Esta semana la Conferencia Episcopal de las Antillas (AEC, por sus siglas en inglés) expresó su “profunda preocupación” por el pueblo cubano debido a las “graves dificultades humanitarias” que atraviesa, sobre todo a partir del bloqueo petrolero que la Administración Trump decretó recientemente.
“Si bien Cuba necesita renovación y un cambio positivo, no necesita más dolor”, apunta el mensaje fechado el lunes y donde se expresa la solidaridad con el pueblo y con la Iglesia, “cuyos miembros continúan sirviendo con valentía y albergando esperanza en medio de la incertidumbre”.
Diálogo y diplomacia
“Los desacuerdos entre las naciones deben resolverse mediante el diálogo y la diplomacia, y no mediante la coerción o el conflicto. Las consideraciones humanitarias nunca deben verse eclipsadas por intereses políticos o estratégicos”, apunta los obispos en referencia a una situación agudizada tras la captura de Nicolás Maduro en Venezuela, golpe para el Gobierno y la economía de la isla.
“Los recientes acontecimientos en la región han provocado una grave escasez de combustible y suministros esenciales, lo que ha provocado cortes generalizados de electricidad, interrupciones en los hospitales y los sistemas de agua, y graves amenazas a la seguridad alimentaria y los servicios públicos básicos en Cuba”, apunta el documento del cual también se hizo eco el medio Noticias del Vaticano.
Profundización de la angustia y el sufrimiento
También subraya que dichas condiciones “corren el riesgo de profundizar la angustia y el sufrimiento de los ciudadanos comunes, que ya han sufrido mucho”, ante lo cual aseguran que los hermanos y hermanas cubanos no deberían sentirse “aislados en su sufrimiento, especialmente porque hemos sido beneficiarios de su propia generosidad en el pasado”.
“La Iglesia no puede permanecer en silencio cuando la dignidad se ve amenazada y el acceso a la alimentación, la atención médica y las necesidades básicas se vuelve cada vez más incierto. Nuestra principal preocupación son las familias, los ancianos, los niños y los más vulnerables, quienes soportan las cargas más pesadas de circunstancias que escapan a su control”.
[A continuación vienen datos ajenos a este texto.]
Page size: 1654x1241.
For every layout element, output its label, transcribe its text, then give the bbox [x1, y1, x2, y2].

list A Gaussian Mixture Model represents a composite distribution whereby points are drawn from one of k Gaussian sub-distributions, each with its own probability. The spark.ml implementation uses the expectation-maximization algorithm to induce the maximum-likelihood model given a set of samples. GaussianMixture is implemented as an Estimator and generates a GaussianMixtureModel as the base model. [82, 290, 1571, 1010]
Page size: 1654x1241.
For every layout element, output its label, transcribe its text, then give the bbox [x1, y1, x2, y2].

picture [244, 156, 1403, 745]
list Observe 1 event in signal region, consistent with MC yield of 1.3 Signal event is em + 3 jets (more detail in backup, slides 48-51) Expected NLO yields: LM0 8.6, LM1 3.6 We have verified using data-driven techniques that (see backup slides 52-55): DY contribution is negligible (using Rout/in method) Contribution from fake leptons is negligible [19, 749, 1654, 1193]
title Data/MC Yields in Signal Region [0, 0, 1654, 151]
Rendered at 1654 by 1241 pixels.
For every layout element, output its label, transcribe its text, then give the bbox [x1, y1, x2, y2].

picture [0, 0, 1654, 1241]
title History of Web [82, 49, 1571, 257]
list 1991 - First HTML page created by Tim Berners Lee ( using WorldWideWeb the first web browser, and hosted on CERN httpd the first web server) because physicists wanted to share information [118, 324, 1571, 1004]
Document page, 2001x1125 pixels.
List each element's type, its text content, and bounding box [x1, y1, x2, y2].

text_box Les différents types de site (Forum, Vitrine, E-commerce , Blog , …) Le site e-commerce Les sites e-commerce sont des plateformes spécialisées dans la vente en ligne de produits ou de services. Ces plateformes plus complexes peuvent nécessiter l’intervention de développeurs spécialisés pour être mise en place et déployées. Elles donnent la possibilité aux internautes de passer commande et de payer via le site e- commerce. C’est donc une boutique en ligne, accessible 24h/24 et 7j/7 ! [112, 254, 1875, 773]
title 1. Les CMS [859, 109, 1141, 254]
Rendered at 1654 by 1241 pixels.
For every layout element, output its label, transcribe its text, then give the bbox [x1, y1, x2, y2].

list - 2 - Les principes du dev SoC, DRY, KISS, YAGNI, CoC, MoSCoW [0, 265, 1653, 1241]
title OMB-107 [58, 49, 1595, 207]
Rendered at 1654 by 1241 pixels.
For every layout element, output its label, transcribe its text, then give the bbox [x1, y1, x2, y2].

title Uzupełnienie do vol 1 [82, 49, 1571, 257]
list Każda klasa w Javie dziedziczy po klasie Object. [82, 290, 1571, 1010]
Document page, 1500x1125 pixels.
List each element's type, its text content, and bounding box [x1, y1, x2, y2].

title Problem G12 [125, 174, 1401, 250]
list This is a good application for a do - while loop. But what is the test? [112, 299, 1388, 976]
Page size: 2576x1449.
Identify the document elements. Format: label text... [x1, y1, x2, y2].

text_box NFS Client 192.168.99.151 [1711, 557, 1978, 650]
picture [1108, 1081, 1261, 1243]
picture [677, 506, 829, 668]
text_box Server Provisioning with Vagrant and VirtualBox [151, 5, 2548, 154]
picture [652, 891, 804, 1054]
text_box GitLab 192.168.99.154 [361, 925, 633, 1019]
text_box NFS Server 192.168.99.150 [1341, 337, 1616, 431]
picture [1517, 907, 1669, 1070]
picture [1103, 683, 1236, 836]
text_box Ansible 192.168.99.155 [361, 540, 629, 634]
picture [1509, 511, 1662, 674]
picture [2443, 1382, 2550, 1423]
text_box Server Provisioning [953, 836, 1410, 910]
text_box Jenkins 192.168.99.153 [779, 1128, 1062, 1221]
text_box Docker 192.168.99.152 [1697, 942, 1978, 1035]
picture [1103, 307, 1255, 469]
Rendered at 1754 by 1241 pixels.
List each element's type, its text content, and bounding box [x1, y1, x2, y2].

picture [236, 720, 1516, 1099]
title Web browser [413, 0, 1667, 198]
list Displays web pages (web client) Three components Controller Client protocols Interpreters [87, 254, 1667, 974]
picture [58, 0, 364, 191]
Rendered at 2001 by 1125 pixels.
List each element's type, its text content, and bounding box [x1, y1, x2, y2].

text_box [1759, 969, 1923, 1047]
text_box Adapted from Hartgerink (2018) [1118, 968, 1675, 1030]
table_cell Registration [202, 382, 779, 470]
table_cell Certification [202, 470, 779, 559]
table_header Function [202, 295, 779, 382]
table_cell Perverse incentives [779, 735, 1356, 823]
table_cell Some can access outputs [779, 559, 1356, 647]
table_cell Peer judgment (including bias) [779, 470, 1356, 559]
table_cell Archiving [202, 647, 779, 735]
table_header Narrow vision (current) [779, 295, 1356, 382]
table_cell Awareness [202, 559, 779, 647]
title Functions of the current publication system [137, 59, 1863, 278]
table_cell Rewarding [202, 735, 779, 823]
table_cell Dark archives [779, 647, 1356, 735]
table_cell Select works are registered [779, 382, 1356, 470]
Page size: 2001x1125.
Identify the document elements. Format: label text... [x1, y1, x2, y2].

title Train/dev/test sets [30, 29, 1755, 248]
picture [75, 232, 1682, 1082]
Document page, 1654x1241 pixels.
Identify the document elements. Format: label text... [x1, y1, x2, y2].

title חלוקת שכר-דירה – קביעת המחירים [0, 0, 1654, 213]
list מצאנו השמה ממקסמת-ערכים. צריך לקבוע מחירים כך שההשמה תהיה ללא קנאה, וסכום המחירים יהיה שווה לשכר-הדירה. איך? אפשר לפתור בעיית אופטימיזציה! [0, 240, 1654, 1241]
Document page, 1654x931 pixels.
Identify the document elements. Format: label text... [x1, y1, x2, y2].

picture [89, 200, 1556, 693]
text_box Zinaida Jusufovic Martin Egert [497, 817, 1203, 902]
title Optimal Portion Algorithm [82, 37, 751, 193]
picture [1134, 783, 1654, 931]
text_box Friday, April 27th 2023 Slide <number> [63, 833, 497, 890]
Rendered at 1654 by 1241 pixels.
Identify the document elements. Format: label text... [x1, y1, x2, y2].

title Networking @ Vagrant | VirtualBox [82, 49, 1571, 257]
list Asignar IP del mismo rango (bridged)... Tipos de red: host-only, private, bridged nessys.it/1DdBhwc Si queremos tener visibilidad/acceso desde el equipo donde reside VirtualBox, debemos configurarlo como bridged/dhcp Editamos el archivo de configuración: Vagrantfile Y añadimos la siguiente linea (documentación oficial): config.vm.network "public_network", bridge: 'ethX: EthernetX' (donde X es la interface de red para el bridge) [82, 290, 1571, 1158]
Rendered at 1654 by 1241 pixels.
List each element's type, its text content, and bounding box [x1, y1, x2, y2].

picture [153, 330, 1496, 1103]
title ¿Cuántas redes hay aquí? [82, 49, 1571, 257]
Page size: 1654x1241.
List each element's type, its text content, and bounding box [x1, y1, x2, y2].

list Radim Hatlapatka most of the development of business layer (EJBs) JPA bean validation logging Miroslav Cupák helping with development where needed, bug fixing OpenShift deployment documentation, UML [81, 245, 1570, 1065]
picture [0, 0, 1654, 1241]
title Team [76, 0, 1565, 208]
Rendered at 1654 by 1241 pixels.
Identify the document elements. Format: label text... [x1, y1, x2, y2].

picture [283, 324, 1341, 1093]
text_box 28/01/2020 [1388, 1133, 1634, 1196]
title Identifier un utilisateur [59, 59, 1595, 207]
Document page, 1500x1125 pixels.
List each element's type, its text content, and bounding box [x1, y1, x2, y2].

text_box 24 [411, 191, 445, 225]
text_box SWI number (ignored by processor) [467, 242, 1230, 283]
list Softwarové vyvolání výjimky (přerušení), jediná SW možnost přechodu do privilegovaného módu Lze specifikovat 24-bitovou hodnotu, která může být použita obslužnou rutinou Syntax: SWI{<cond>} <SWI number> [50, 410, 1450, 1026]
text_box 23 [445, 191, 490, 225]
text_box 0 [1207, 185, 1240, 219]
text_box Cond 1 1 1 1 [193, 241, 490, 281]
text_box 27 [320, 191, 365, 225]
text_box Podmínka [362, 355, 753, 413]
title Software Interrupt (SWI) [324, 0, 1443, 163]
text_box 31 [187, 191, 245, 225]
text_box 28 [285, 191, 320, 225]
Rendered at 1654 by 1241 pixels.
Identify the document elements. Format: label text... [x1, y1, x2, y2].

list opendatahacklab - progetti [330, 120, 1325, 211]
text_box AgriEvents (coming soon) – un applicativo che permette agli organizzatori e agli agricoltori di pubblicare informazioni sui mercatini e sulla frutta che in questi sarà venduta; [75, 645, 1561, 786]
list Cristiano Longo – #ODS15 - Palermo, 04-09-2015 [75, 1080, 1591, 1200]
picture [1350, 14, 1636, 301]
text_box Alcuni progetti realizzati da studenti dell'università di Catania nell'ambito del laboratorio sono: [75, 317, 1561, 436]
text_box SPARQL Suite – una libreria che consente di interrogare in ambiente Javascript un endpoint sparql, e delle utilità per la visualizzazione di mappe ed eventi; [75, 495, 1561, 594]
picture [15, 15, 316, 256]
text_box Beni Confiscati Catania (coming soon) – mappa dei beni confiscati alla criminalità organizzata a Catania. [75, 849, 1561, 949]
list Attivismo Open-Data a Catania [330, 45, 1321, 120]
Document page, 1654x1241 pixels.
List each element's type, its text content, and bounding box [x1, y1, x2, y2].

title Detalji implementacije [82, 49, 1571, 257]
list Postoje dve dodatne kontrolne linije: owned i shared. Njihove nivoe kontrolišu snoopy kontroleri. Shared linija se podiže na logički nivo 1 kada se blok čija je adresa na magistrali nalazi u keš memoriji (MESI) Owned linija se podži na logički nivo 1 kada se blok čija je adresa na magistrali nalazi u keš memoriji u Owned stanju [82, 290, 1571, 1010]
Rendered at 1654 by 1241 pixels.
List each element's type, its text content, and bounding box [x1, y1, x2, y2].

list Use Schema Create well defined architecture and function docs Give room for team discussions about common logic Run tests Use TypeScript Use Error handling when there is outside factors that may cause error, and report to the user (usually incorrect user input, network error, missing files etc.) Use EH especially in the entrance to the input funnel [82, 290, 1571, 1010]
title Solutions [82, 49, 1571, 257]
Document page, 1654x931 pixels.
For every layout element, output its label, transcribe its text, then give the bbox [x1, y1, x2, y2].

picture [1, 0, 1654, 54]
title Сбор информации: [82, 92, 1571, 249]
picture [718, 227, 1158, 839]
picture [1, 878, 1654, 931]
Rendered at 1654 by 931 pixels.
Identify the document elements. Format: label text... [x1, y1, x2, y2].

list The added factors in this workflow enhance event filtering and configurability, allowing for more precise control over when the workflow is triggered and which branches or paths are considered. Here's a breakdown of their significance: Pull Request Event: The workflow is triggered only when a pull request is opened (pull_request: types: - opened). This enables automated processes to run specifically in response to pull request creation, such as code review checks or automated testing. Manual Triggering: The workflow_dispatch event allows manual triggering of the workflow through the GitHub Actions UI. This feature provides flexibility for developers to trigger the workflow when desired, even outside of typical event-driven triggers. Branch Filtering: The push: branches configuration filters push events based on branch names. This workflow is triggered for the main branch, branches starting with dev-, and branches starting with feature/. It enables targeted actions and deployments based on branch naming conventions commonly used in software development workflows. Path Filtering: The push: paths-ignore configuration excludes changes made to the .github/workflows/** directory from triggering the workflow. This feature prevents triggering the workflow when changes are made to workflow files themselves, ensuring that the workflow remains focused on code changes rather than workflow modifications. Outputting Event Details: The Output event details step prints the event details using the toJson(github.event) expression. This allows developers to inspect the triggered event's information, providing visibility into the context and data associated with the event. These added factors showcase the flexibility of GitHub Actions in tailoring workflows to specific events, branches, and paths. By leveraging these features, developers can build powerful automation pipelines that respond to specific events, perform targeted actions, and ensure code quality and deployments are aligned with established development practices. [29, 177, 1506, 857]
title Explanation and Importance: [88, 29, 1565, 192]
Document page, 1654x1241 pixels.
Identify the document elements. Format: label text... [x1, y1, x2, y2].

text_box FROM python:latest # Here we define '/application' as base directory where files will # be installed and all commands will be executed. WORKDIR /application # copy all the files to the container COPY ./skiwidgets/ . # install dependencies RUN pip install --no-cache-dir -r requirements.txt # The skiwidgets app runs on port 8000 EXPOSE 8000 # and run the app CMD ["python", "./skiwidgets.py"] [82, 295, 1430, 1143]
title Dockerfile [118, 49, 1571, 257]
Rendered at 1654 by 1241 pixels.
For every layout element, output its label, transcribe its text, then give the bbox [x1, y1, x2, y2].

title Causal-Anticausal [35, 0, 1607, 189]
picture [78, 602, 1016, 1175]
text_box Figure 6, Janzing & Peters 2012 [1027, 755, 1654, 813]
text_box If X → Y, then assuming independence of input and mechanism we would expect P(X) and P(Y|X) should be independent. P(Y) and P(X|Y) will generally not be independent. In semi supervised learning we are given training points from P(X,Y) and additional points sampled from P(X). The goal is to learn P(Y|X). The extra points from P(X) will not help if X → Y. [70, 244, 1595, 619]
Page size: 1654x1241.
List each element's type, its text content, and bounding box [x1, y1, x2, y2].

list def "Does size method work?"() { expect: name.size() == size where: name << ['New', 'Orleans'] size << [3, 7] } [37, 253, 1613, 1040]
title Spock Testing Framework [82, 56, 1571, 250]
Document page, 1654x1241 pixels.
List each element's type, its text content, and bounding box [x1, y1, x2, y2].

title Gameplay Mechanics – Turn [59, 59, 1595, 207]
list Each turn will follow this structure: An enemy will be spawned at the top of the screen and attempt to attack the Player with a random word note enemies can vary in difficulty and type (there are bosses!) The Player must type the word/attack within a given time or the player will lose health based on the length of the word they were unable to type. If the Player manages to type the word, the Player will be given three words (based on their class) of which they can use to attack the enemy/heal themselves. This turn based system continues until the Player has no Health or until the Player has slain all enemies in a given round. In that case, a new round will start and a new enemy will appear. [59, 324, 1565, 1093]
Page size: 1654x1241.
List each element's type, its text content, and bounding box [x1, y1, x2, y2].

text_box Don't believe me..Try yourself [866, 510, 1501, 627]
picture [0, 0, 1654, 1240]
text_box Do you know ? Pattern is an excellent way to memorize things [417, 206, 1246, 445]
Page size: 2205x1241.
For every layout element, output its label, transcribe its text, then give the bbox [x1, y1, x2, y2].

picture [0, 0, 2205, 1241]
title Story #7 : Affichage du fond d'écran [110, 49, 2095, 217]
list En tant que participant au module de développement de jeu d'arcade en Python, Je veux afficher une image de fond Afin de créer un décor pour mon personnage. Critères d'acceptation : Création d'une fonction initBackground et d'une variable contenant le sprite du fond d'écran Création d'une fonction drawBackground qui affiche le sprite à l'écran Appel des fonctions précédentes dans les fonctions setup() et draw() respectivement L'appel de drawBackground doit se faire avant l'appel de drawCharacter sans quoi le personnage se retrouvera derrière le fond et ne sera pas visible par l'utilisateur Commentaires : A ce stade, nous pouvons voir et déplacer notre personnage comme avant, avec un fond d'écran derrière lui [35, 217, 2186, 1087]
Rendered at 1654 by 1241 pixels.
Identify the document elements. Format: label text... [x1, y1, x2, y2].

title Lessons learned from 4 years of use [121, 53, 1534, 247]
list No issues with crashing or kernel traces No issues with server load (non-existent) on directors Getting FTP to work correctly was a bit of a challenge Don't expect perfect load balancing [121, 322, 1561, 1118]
Riesgo real de una mayor inestabilidad social
Los obispos del Caribe reconocen los llamados de varios líderes caribeños para que se reconsideren urgentemente las políticas que podrían agravar el sufrimiento de la gente común en la isla, una situación que podría perturbar a la región en su conjunto.
“Como comunidad de naciones unidas no solo por la geografía, sino también por una historia y un destino común, el Caribe experimenta el sufrimiento no de forma aislada, sino solidaria. Cuando un pueblo sufre dificultades, toda la región comparte su carga”.
Ante esta circunstancia, el documento reafirma “los principios fundamentales de humanidad, imparcialidad, neutralidad e independencia para responder a las necesidades humanas”.
“Creemos que la asistencia debe llegar a los más necesitados sin manipulaciones políticas ni demoras. La atención que brindamos a quienes sufren refleja las obras de misericordia por las que seremos juzgados”.
La declaración sigue los pasos de llamamientos anteriores en relación con los pueblos de Venezuela y Haití.
“El riesgo de una mayor inestabilidad social es real cuando las necesidades básicas se vuelven inaccesibles. Por lo tanto, todas las políticas deben evaluarse a la luz de sus consecuencias humanas”, apunta la declración, firmada por el arzobispo Charles Jason Gordon, los obispos John Persaud y Robert Llanos, y el padre Donald Chambers.
La AEC representa a la Iglesia Católica en el Caribe, abarcando obispos de diversas islas, territorios y países continentales de la región, incluyendo las Bahamas, Barbados, Belice, Jamaica, Trinidad y Tobago.